Data extracted from a collection:
Content starts

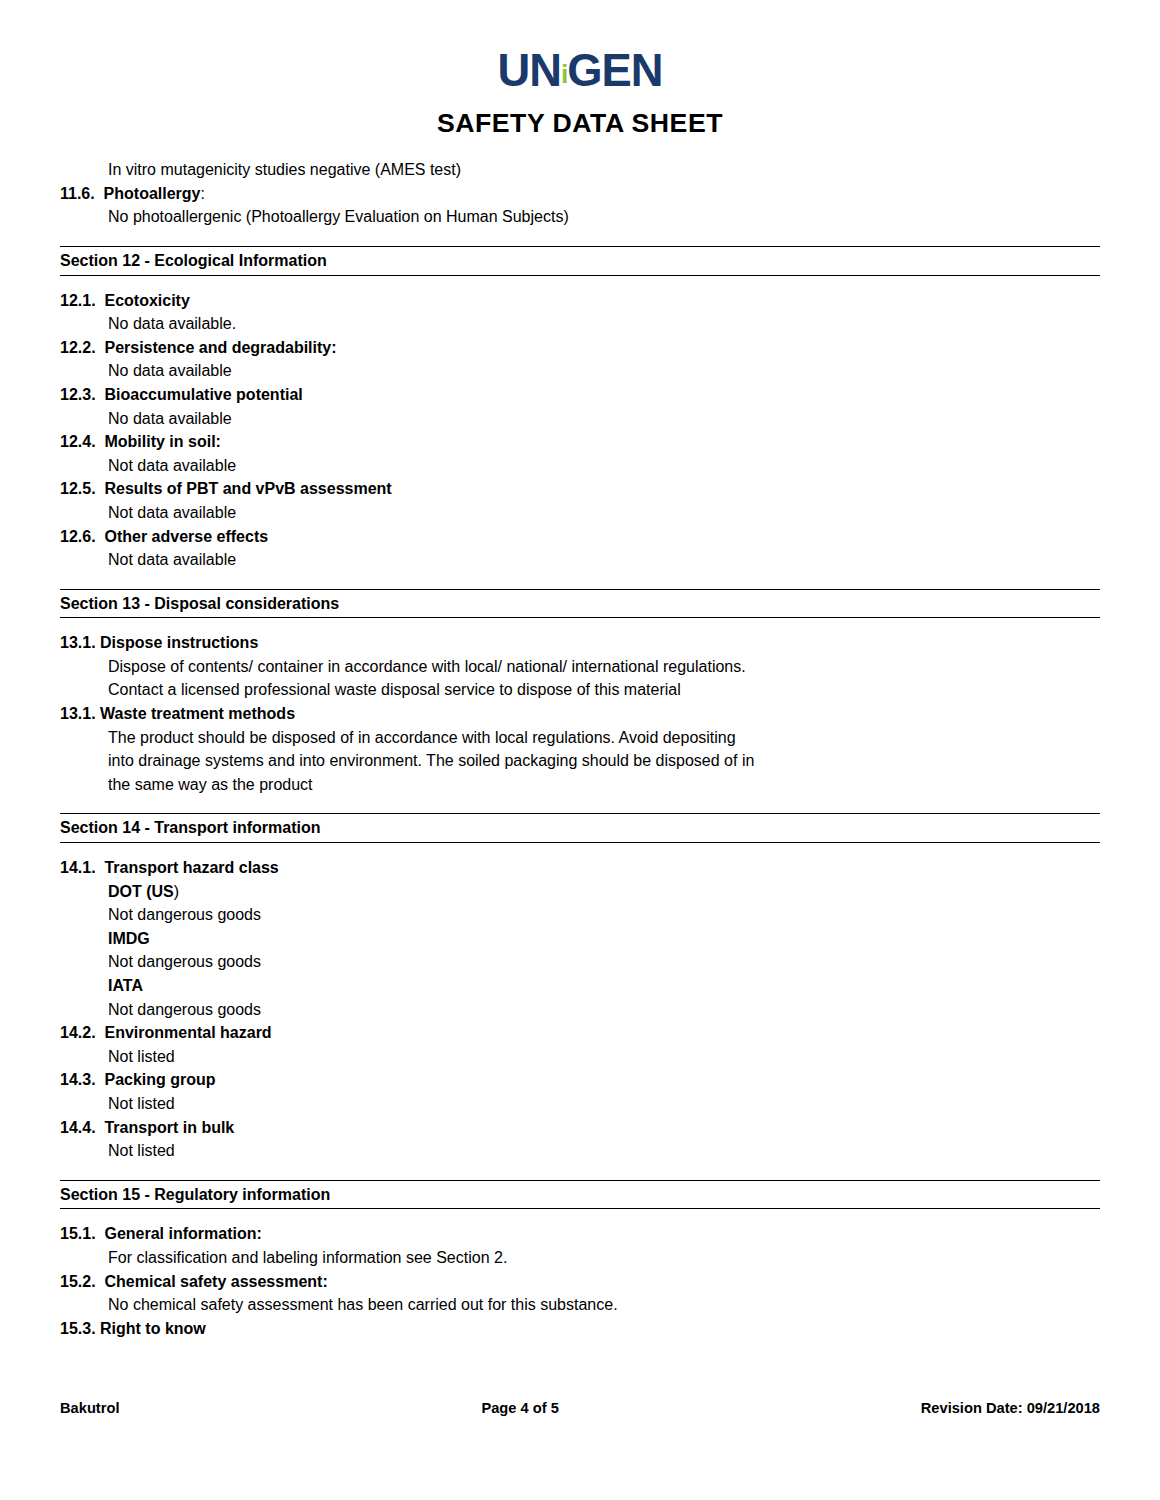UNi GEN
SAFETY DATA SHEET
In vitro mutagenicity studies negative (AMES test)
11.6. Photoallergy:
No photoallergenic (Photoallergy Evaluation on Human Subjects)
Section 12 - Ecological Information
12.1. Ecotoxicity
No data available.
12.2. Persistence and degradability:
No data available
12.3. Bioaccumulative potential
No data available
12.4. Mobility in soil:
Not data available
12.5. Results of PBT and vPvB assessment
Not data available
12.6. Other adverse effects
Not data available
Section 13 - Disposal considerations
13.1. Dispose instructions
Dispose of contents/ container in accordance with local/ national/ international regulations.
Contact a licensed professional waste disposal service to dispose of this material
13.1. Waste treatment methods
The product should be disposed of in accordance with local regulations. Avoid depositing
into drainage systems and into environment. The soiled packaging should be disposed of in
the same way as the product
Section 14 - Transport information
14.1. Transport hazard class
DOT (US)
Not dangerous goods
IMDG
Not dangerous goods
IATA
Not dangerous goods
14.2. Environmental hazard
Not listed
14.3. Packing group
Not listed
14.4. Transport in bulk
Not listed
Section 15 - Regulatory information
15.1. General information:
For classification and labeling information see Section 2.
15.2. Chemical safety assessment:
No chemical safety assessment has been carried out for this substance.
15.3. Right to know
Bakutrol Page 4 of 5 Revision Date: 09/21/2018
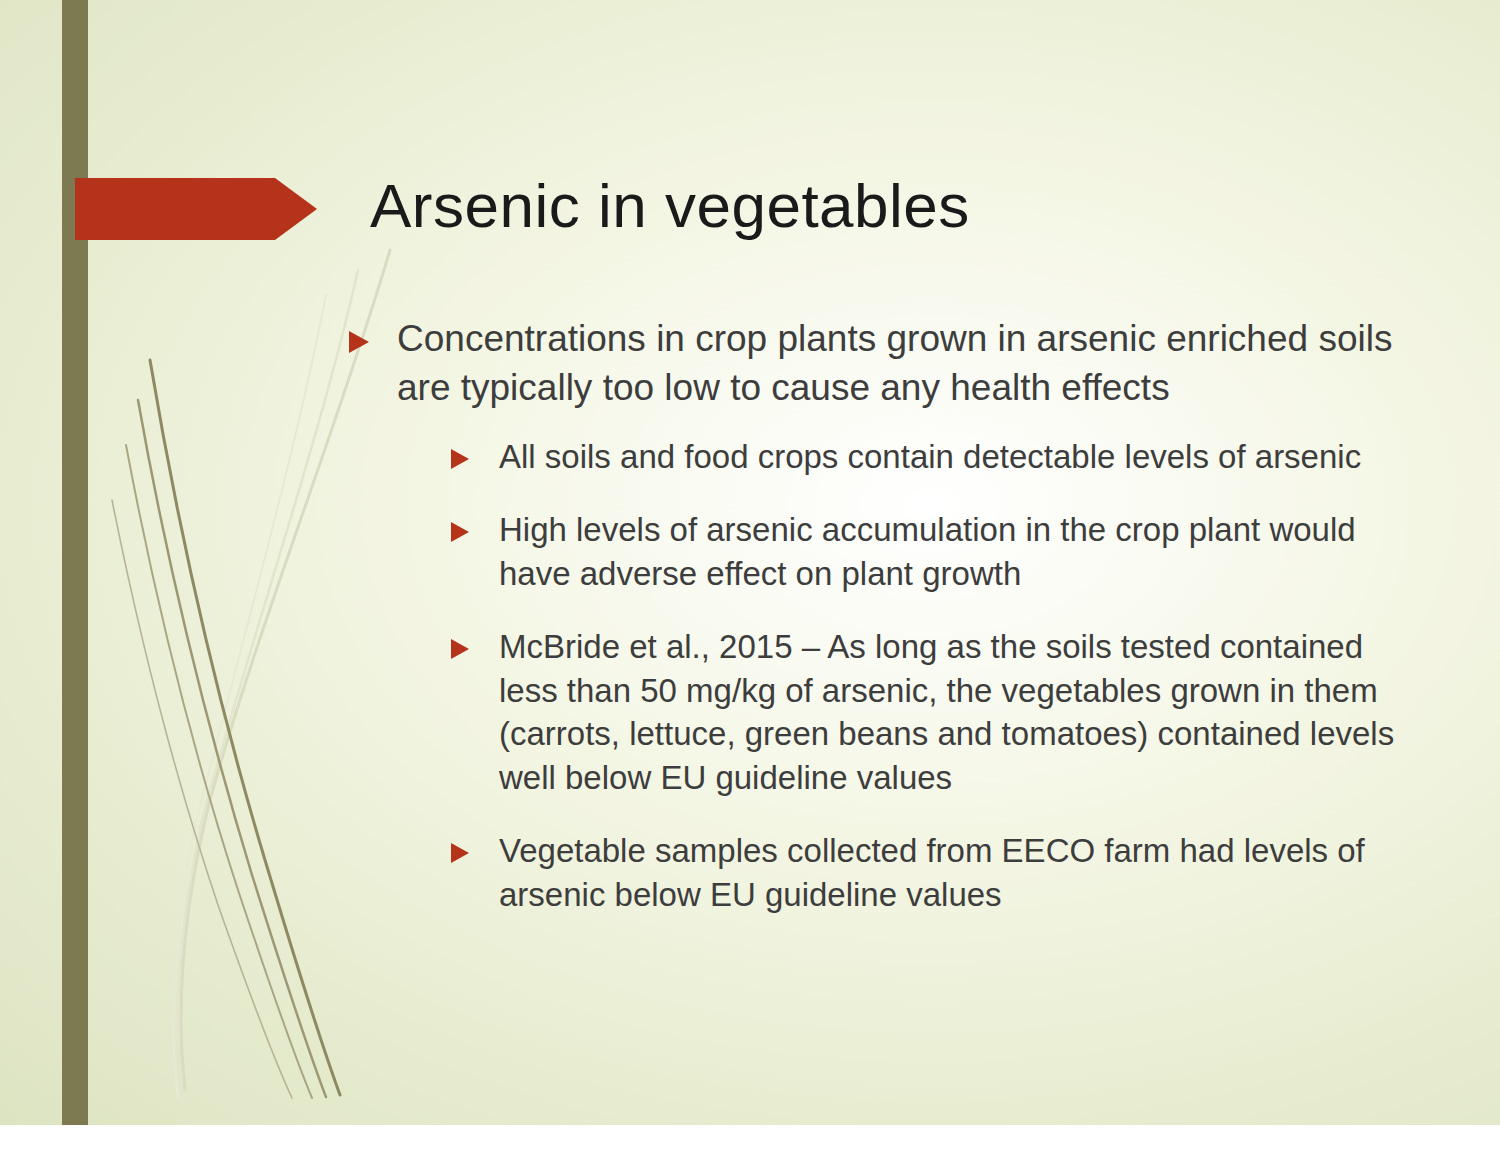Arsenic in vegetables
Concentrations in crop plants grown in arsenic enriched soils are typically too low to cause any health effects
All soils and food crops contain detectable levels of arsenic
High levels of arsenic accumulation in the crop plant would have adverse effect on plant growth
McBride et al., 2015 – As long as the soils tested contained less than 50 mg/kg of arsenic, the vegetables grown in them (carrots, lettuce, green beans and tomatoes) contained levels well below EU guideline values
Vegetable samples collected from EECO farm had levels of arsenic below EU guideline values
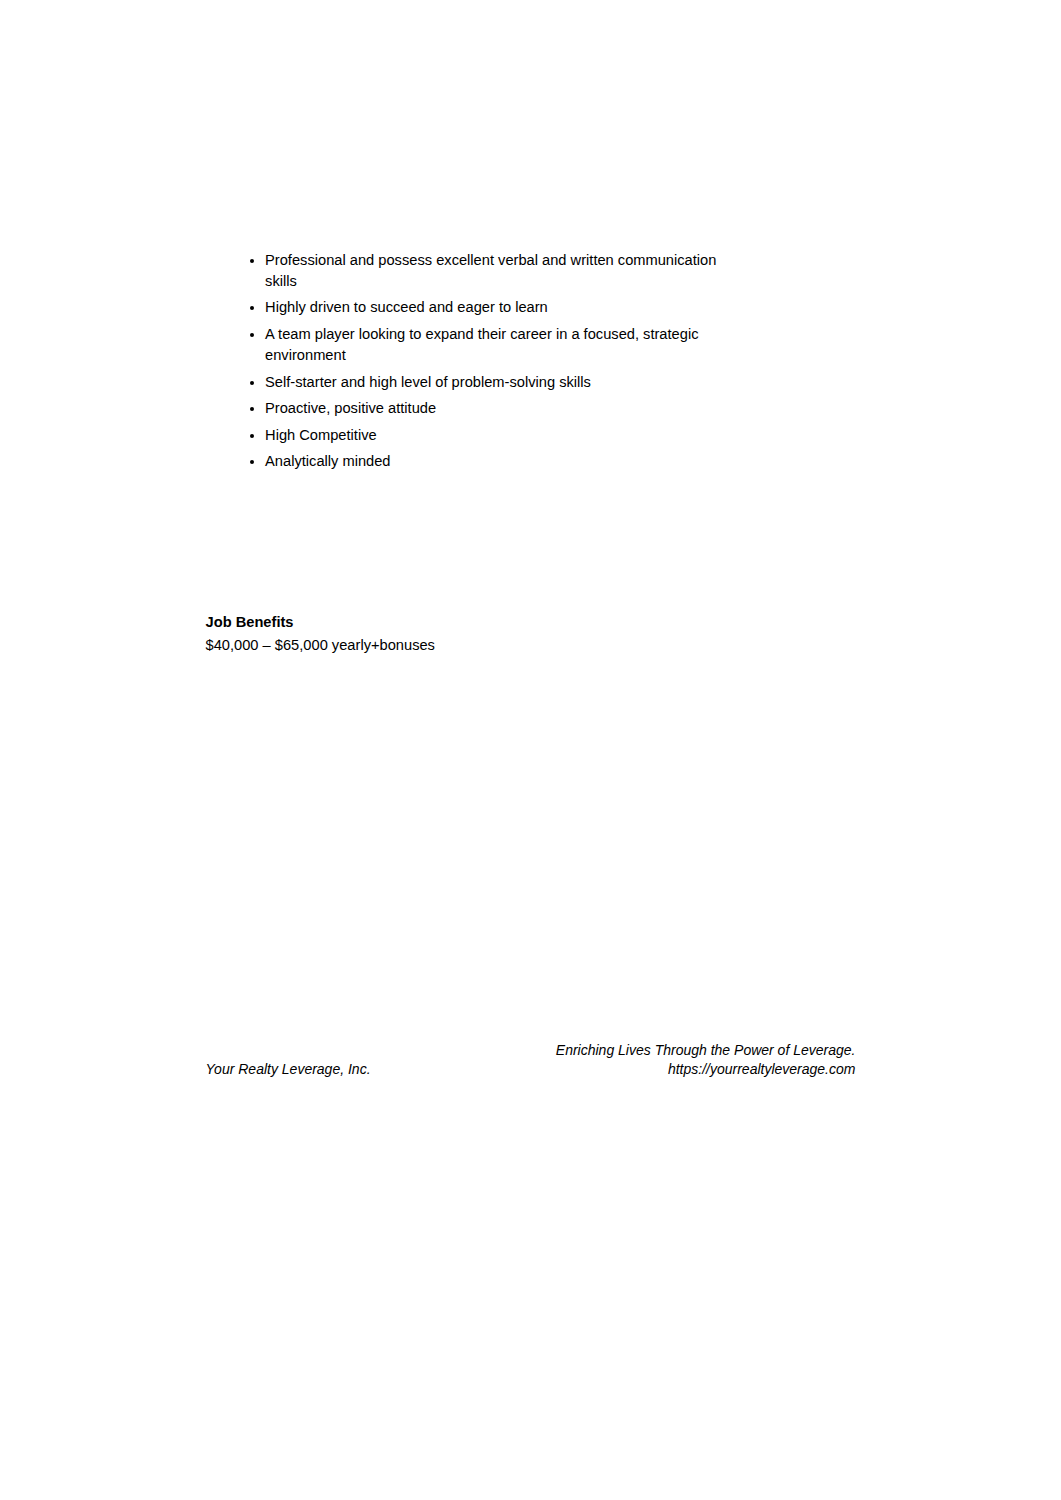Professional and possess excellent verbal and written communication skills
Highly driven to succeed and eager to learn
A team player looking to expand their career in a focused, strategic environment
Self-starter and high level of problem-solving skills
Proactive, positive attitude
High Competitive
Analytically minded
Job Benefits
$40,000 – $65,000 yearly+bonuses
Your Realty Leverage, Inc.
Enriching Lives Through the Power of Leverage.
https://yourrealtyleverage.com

Content ends

[Assignment]:
Find all the lines with "accordance" in the data and copy them.

[Response to this task]:
Dispose of contents/ container in accordance with local/ national/ international regulations.
The product should be disposed of in accordance with local regulations. Avoid depositing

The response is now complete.